The other component of the proposal was the shielding of the investors and consumers from the abuse from the financial markets. A set of actions under this included the formation of a Consumer Protection Agency, stronger regulations to help in improving transparency and fairness of products and services of consumers and enablement of a level competition field and higher standards for those who provide financial services to consumers (Nakagawa, 2011).
The plan provided the government with tools to aid in the management of the finance crisis. Lastly, the plan focused on the raising of the regulatory standards at the international level and improvement of international cooperation in solving financial crises (Nakagawa, 2011).
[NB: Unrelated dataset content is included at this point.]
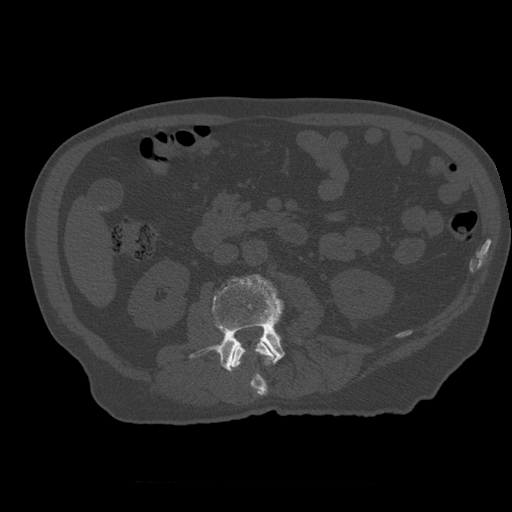
CT including the spine, one axial slice. Slice 197 of 399 in the series (ordered by position). Reconstruction kernel STANDARD. Bone window (W 1800 / L 400 HU). 1.25 mm slice thickness. 512 × 512 image matrix, field of view 407 × 407 mm. Patient age 73 years. From the clinical record (not read from this slice): primary cancer: prostate; vertebrae with lytic lesions (as recorded): L2.
Structures marked on this image (semi-automatic segmentation, software-assisted and operator-edited):
- L2 vertebra: bounding box [x1, y1, x2, y2] px = [230, 341, 274, 396]
- L3 vertebra: [190, 275, 285, 372]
Due to of the duty bestowed upon the federal government reserve that is fostering full employment and stability of prices; it had to respond to the crisis in an aggressive manner. The crisis gained momentum in the mid of 2007. As noted by the chairman of the Federal Reserve, the Federal Reserve had to lower the rate of federal funds for five and a quarter to a very low range of zero to a quarter percent. The FRF also made cuts in the primary lending rates to 50 basis points. The initial lending rate was at 100 basis points. To add to that, the reserve a tripartite action to aid in the provision of liquidity to the institutions of finance while at the same time the same time fostering the improvement of financial markets’ conditions (Tatom, 2011).
Before September of 2008, two pieces of law were passed to help to help eliminate the mortgage crisis and the resultant recession. The first one was the Economic Stimulus Act of 2008. This act was enacted on 13th February. The legislation was aimed at reactivating the economy and the reversal of downturn trend of the price of houses. Some economists have however disputed the stimulus package plan by arguing that it was not effective to the expenditure patterns of consumers. The second piece of legislation was enacted in July 2008. It was known as the Housing and Economic Recovery Act of 2008. It was aimed at easing the crisis in the housing sector. Though with gains, the act was criticized by the Federal Housing Association of having low uptake (Giannamore & Osach, 2009).
Conclusion
The financial crisis that was experience d in the United States began way back in 1990s. The major cause of the crisis was the loopholes in the housing sector which combined with other factors to bring about the problem. With the realities of financial crisis being felt from the mid 2008, the government of the United States has worked work hard and come up with several pieces of legislations and actions to help mitigate the crisis. Most of the pieces of legislation have been focused on regulating the financial markets because forces in the market combined to bring about economic downturn. This approach has made considerate gains that have helped to improve the economic situation though some economists still criticize the approach.